The new nuclear agency in Japan, the NRA has announced changes to nuclear disaster response. They plan to move emergency response centers to now be 30km from the nuclear plant they oversee. The response center for Fukushima Daiichi was 5km from the plant. This caused problems not just due to the proximity but because power generation systems failed to work causing the building to flood with radiation. The air handling system did not work due to the lack of functional power generators.
They also intend to expand evacuation zones around nuclear plants from 10km to 30km.
The plan calls for distributing iodine to people within 50km of the nuclear plant. It does not state clearly if the iodine would be given to residents ahead of time or if it would need to be handed out in a crisis. Many during the Fukushima nuclear disaster were unable to obtain iodine tablets.
The plan also mentions telling people to stay home in a nuclear disaster. It is not clear what is meant by this, if they mean only people in further away areas or people close to the plant. The latter would be quite dangerous and impossible to enforce. NRA needs to clarify what they meant by making people “stay home” during a nuclear disaster and who that would apply to.
The NRA has stated that they will not take a position on reactor restarts and will instead focus on determining the safety at nuclear plants. The agency also plans to closely monitor the decommissioning of Fukushima Daiichi.
At Fukushima Daiichi unit 1 reactor temperatures are on the rise again, TEPCO is not citing a reason as of yet. A replacement thermometer has been installed in unit 2 to read reactor vessel temperatures. TEPCO continues to face a worker shortage. Cited as problems, the unequal pay to workers and no compensation to workers who reach their radiation exposure maximum then become no longer able to work at nuclear facilities. Both of these are cited as reasons for the worker shortage and as the motivation for workers to hide their radiation exposure. TEPCO has also released the new long term roadmap for Daiichi in English.

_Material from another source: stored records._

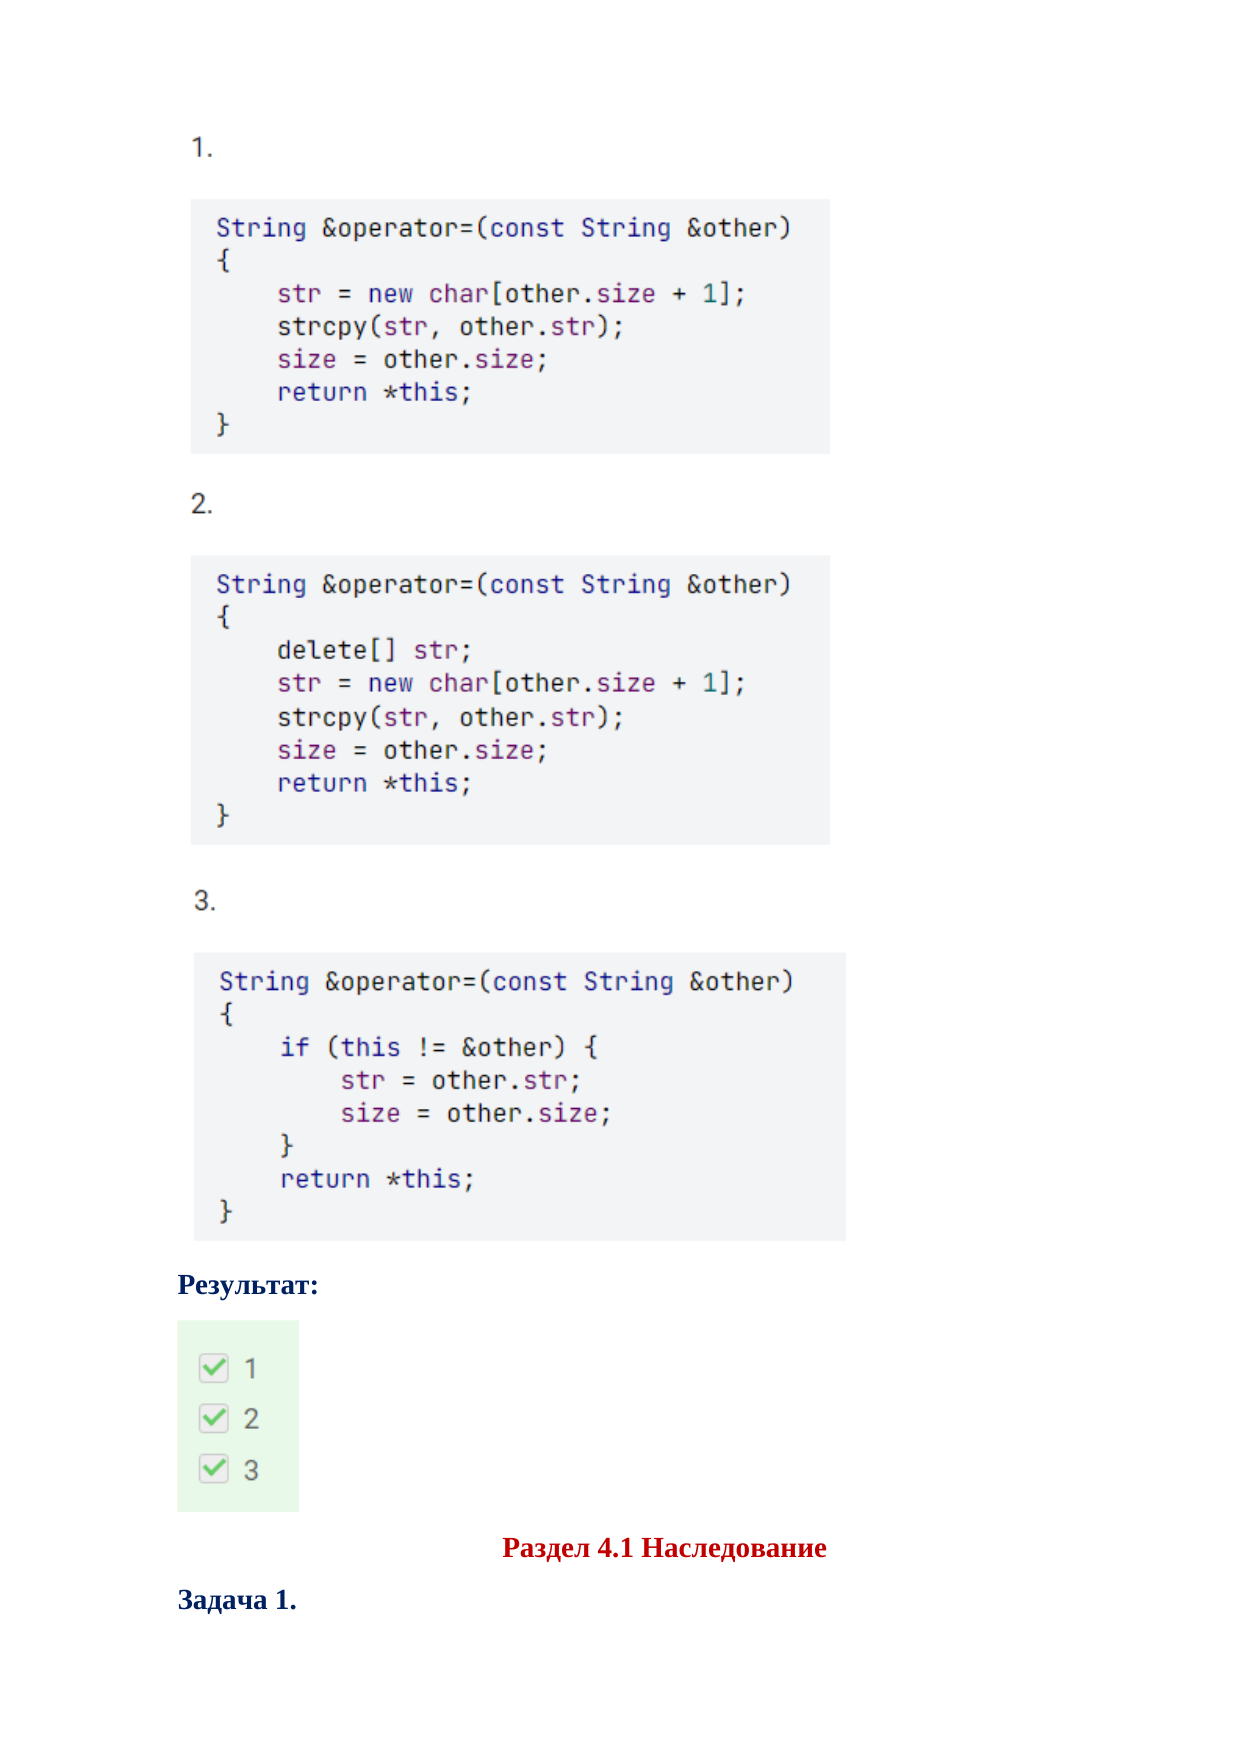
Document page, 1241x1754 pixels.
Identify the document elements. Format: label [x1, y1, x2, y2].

picture [177, 873, 846, 1249]
picture [177, 118, 831, 856]
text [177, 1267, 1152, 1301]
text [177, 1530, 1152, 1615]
picture [177, 1319, 299, 1512]
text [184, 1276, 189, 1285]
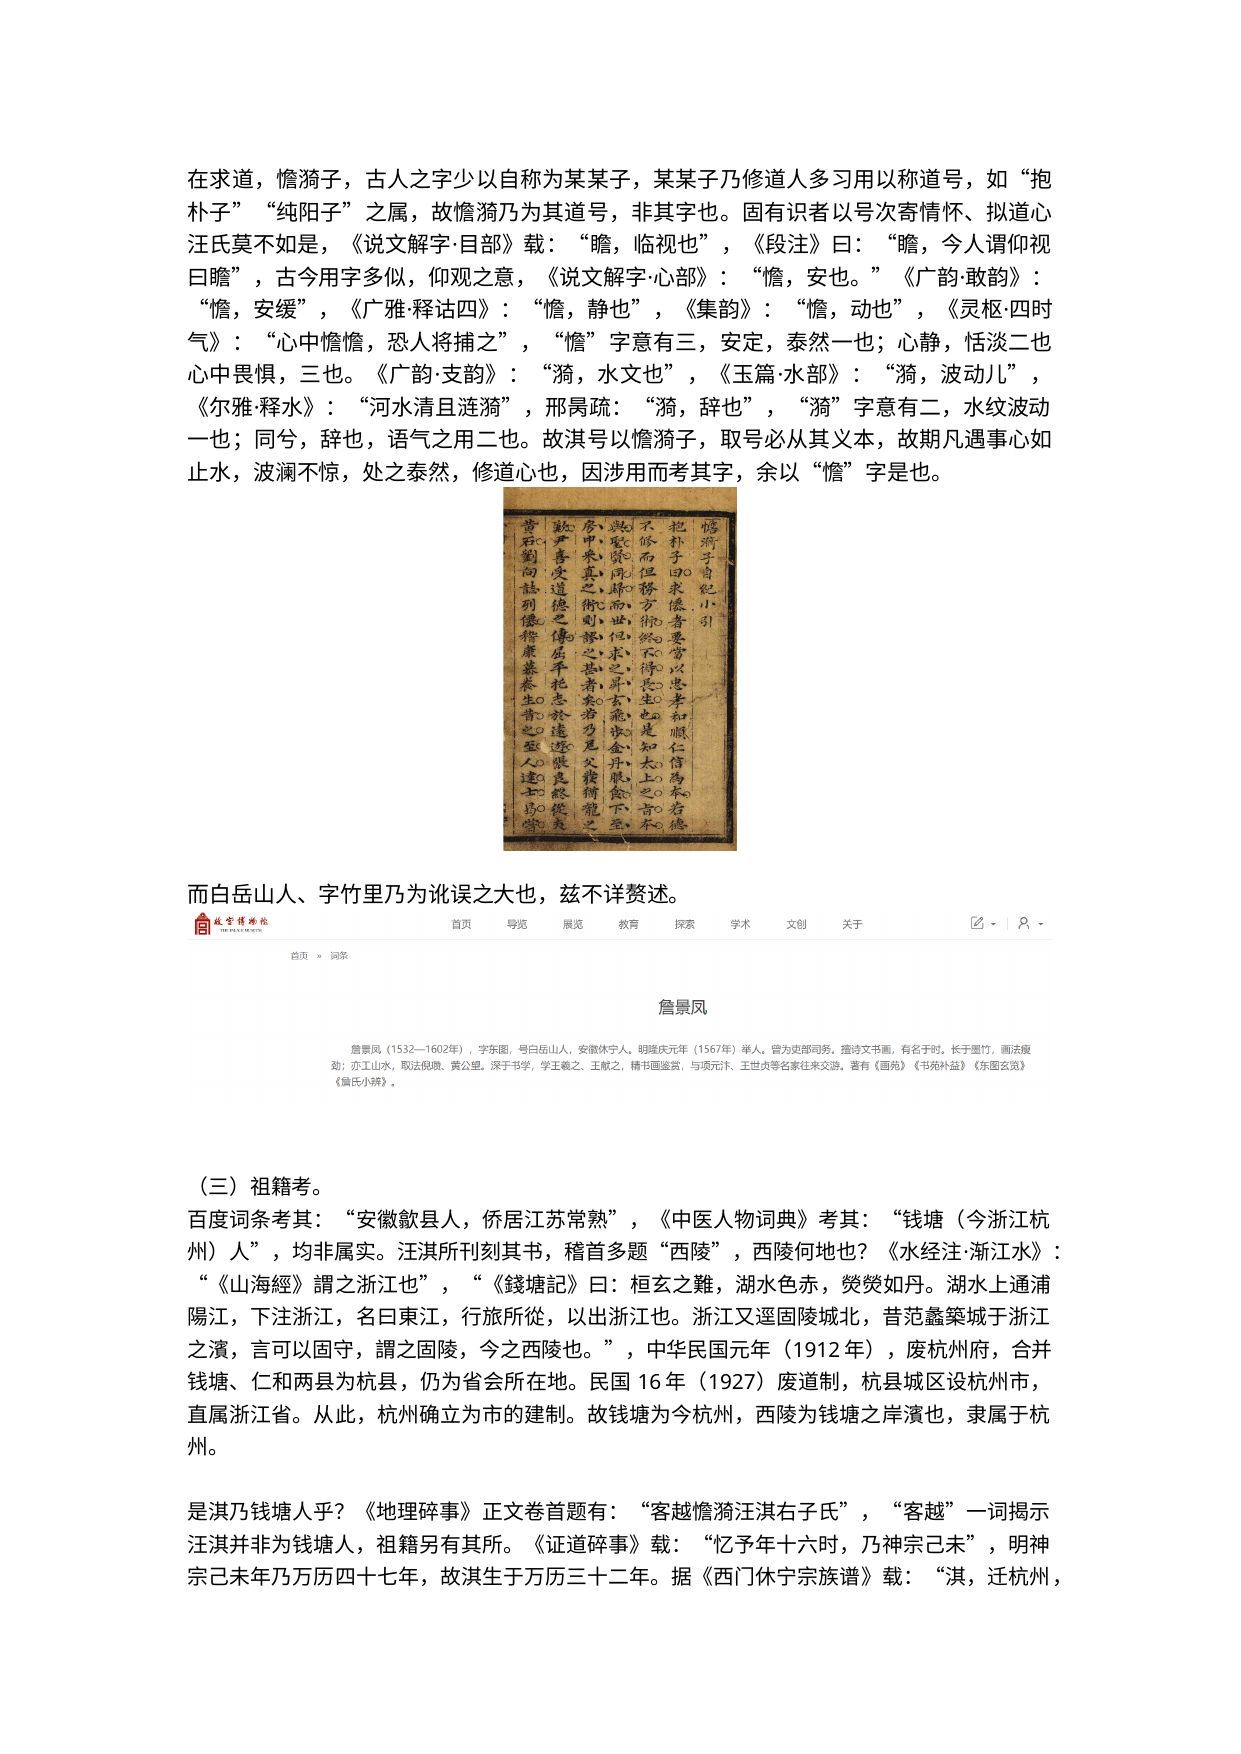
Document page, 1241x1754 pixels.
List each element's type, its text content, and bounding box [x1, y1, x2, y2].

picture [503, 487, 737, 851]
text 百度词条考其：“安徽歙县人，侨居江苏常熟”，《中医人物词典》考其：“钱塘（今浙江杭州）人”，均非属实。汪淇所刊刻其书，稽首多题“西陵”，西陵何地也？《水经注·渐江水》：“《山海經》謂之浙江也”，“《錢塘記》曰：桓玄之難，湖水色赤，熒熒如丹。湖水上通浦陽江，下注浙江，名曰東江，行旅所從，以出浙江也。浙江又逕固陵城北，昔范蠡築城于浙江之濱，言可以固守，謂之固陵，今之西陵也。”，中华民国元年（1912年），废杭州府，合并钱塘、仁和两县为杭县，仍为省会所在地。民国16年（1927）废道制，杭县城区设杭州市，直属浙江省。从此，杭州确立为市的建制。故钱塘为今杭州，西陵为钱塘之岸濱也，隶属于杭州。 [187, 1202, 1053, 1462]
text （三）祖籍考。 [187, 1169, 1053, 1202]
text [187, 1494, 1053, 1592]
text 而白岳山人、字竹里乃为讹误之大也，兹不详赘述。 [187, 877, 1053, 909]
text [187, 162, 1053, 487]
picture [187, 909, 1053, 1108]
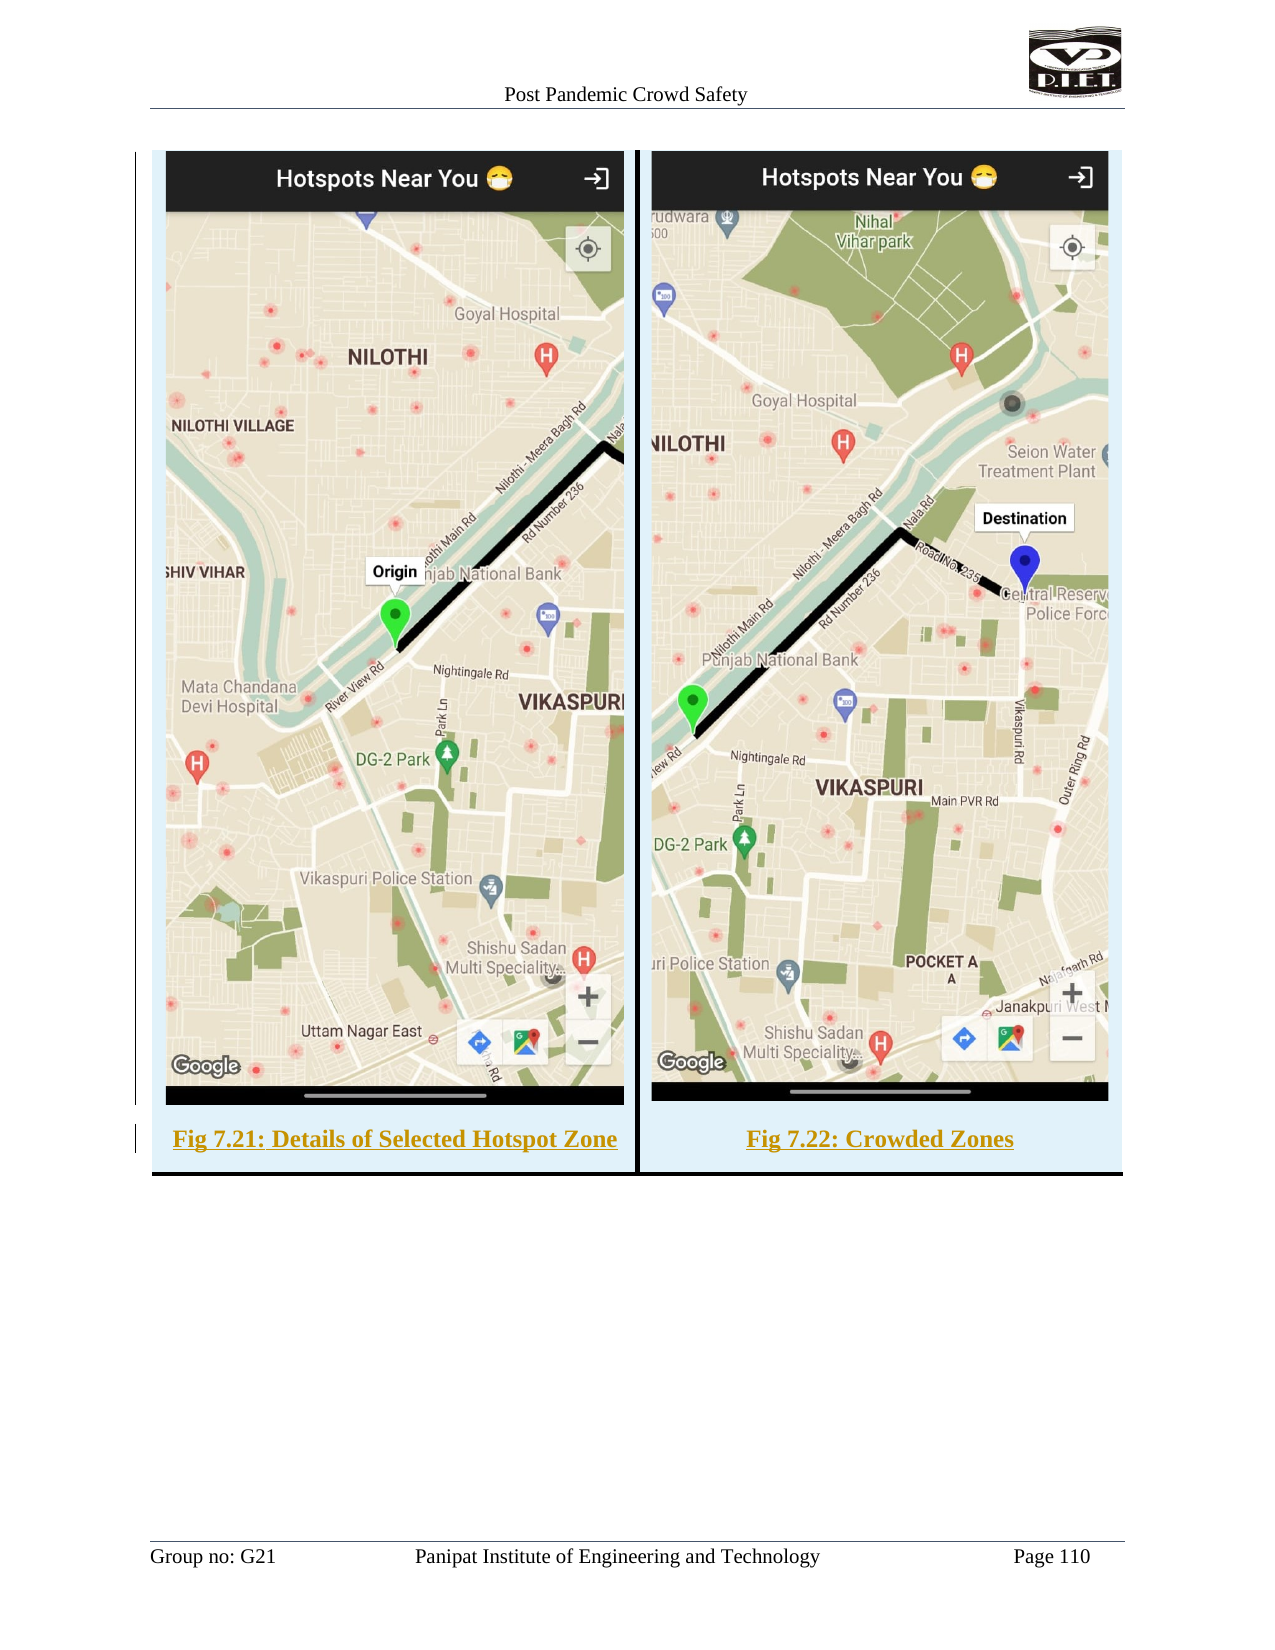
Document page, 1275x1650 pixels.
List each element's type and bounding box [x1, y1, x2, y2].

picture [651, 151, 1109, 1101]
picture [165, 151, 624, 1105]
picture [1029, 23, 1122, 101]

Denki Shimbun is reporting that more decontamination work will resume around Fukushima prefecture. Currently only 1 in 10 residents have returned to areas reopened by the government. These areas include Minami-Soma, Tamura, Kawauchi, Naraha and Hirono. Schools have been reopened as have some hospitals, yet most schools still have very small enrollment. People with children have largely not returned, most of those who returned are retirees. Some cite the lack of businesses & services in the area while many businesses cite the lack of decontamination work and returning residents for why they have not reopened in these areas.
The government has permitted construction on the Oma nuclear plant in Aomori prefecture to resume. Neighboring Hakodate prefecture plans to sue to stop the construction. It highlights the problem where the local community hosting a nuclear facility is showered with cash and kickbacks as incentive to accept the risk. Neighboring prefectures gain no benefit yet shoulder the same risk living nearby.
New radiation readings were taken by helicopter in Japan. The survey conspicuously avoids reading Saitama, Tokyo and Chiba prefectures. All three are areas known to have significant areas of contamination.